### THE PROBLEM
Extract the text that was read from every item below and reproduce it line for line, without changes. Leave out the pictures.

--- DATASET ---

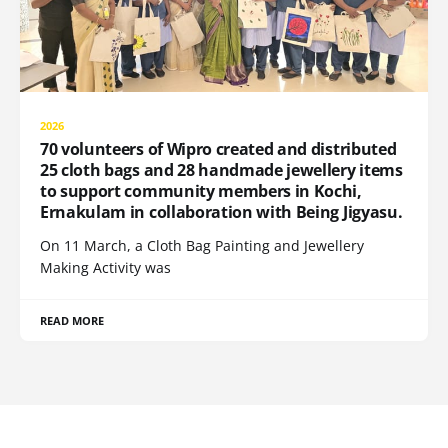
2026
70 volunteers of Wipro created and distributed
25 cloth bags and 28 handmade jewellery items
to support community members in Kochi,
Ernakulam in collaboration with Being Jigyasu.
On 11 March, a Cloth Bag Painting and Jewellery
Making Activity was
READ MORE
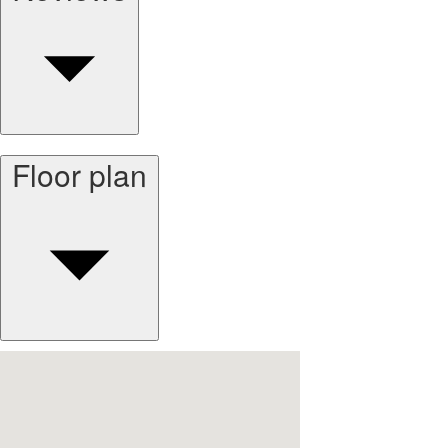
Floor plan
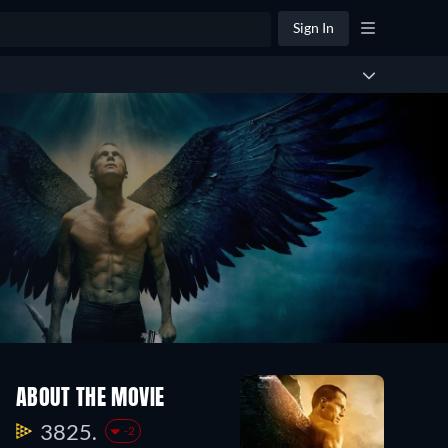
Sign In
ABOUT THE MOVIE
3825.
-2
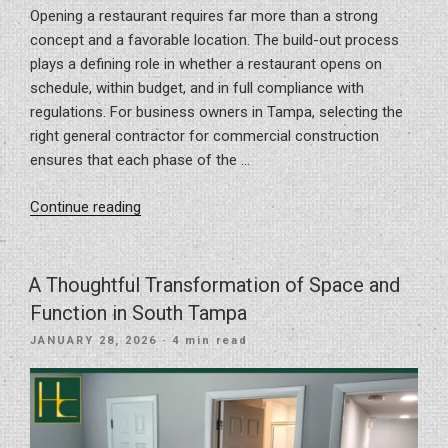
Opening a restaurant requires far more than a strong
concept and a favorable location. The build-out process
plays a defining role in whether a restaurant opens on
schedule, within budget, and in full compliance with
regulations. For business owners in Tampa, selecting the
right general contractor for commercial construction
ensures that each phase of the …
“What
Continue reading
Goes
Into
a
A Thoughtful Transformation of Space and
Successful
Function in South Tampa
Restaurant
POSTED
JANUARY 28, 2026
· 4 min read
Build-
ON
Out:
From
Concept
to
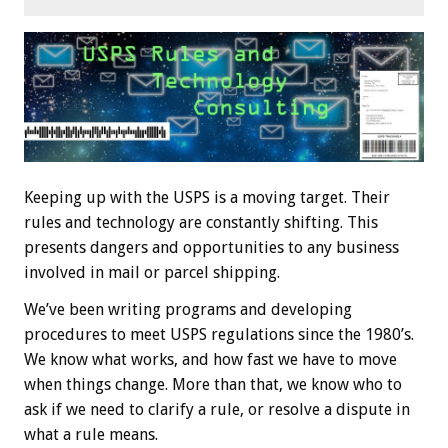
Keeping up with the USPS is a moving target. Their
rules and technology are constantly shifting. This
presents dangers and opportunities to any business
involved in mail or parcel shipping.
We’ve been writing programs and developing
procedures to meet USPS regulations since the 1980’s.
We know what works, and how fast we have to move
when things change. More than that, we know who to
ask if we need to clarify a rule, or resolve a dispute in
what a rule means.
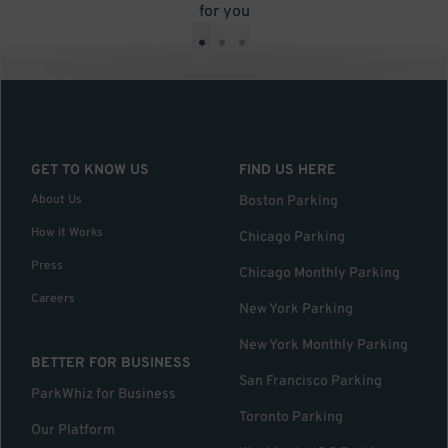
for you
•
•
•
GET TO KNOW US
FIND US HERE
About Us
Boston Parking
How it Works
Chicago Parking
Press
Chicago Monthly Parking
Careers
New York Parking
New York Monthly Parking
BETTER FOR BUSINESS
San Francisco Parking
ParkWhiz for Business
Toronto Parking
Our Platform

---

### TASK RESPONSE
2026
70 volunteers of Wipro created and distributed
25 cloth bags and 28 handmade jewellery items
to support community members in Kochi,
Ernakulam in collaboration with Being Jigyasu.
On 11 March, a Cloth Bag Painting and Jewellery
Making Activity was
READ MORE
Floor plan
Sign In
ABOUT THE MOVIE
3825.
-2
Opening a restaurant requires far more than a strong
concept and a favorable location. The build-out process
plays a defining role in whether a restaurant opens on
schedule, within budget, and in full compliance with
regulations. For business owners in Tampa, selecting the
right general contractor for commercial construction
ensures that each phase of the …
“What
Continue reading
Goes
Into
a
A Thoughtful Transformation of Space and
Successful
Function in South Tampa
Restaurant
POSTED
JANUARY 28, 2026
· 4 min read
Build-
ON
Out:
From
Concept
to
Keeping up with the USPS is a moving target. Their
rules and technology are constantly shifting. This
presents dangers and opportunities to any business
involved in mail or parcel shipping.
We’ve been writing programs and developing
procedures to meet USPS regulations since the 1980’s.
We know what works, and how fast we have to move
when things change. More than that, we know who to
ask if we need to clarify a rule, or resolve a dispute in
what a rule means.
for you
•
•
•
GET TO KNOW US
FIND US HERE
About Us
Boston Parking
How it Works
Chicago Parking
Press
Chicago Monthly Parking
Careers
New York Parking
New York Monthly Parking
BETTER FOR BUSINESS
San Francisco Parking
ParkWhiz for Business
Toronto Parking
Our Platform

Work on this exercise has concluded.